### Text section
++++++++++

April 5th, 2010
08:40 PM ET

Death toll rises to 7 in West Virginia mine explosion

For more updates on the West Virginia mine story, read the full CNN.com story.

[Updated at 8:39 p.m.] Don Blankenship, the chief executive officer of Massey Energy Co., which oversees the mine, said in a statement that the company is "working diligently on rescue efforts."

"Our prayers go out to the families of the miners," he said. "We want to assure the families of all the miners we are taking every action possible to locate and rescue those still missing."

[Updated at 8:20 p.m.] The death toll has risen to seven people. At least 19 people remain unaccounted for in the blast.

[Updated at 7:59 p.m.] A spokeswoman at Charleston Area Medical Center, which was being prepared to receive injured miners, told CNN that as many as 28 people are unaccounted for, citing emergency dispatchers coordinating response efforts at the mine.

CAMC spokeswoman Elizabeth Pellegrin said the hospital received one person from the mine via a helicopter at 6 p.m. That patient is getting treatment in the hospital's Intensive Care Unit, she said, declining to elaborate on the person's injuries.

[Updated at 7:13 p.m.] Three other deaths have occurred in the Upper Big Branch Mine in the past 12 years, according to federal records. In 1998, a man was killed when a beam he was constructing collapsed; in 2001, a worker died after a rock fell on him; and in 2003, an electrician who was repairing a shuttle car was found dead, according to the Mine Safety and Health Administration.

[Updated at 6:50 p.m.] At least six coal miners are dead, 21 are injured and another 21 are unaccounted for in the explosion, according to Boone County dispatcher Michael Mayhorn.

Raleigh County officials called his office and those of nearby Logan and Kanawha counties to assist in responding to a mine collapse, he said. At least 20 ambulances and three helicopters were dispatched, and the state medical examiner was en route, Mayhorn said.

++++++++++

(Stored data entries)
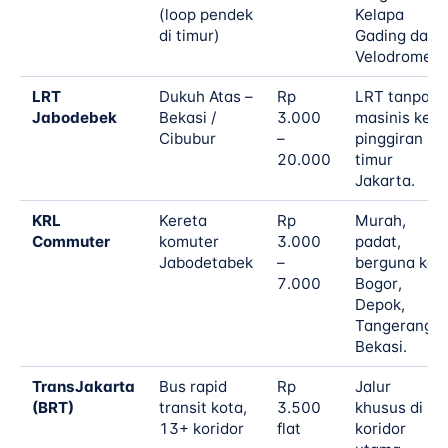
(loop pendek
Kelapa
di timur)
Gading dan
Velodrome.
LRT
Dukuh Atas –
Rp
LRT tanpa
Jabodebek
Bekasi /
3.000
masinis ke
Cibubur
–
pinggiran
20.000
timur
Jakarta.
KRL
Kereta
Rp
Murah,
Commuter
komuter
3.000
padat,
Jabodetabek
–
berguna ke
7.000
Bogor,
Depok,
Tangerang,
Bekasi.
TransJakarta
Bus rapid
Rp
Jalur
(BRT)
transit kota,
3.500
khusus di
13+ koridor
flat
koridor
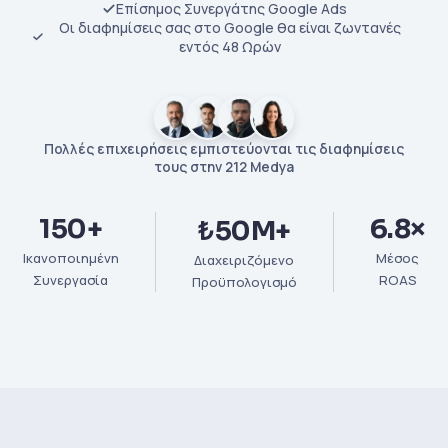
Επίσημος Συνεργάτης Google Ads
Οι διαφημίσεις σας στο Google θα είναι ζωντανές
εντός 48 Ωρών
Πολλές επιχειρήσεις εμπιστεύονται τις διαφημίσεις
τους στην 212 Medya
150+
6.8×
₺50M+
Ικανοποιημένη
Μέσος
Διαχειριζόμενο
Συνεργασία
ROAS
Προϋπολογισμό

++++++++++

### What is expected
In the mine explosion report, who is named as the chief executive officer of Massey Energy Co.? The stored data entries are material separate from the text.

### Written response
Don Blankenship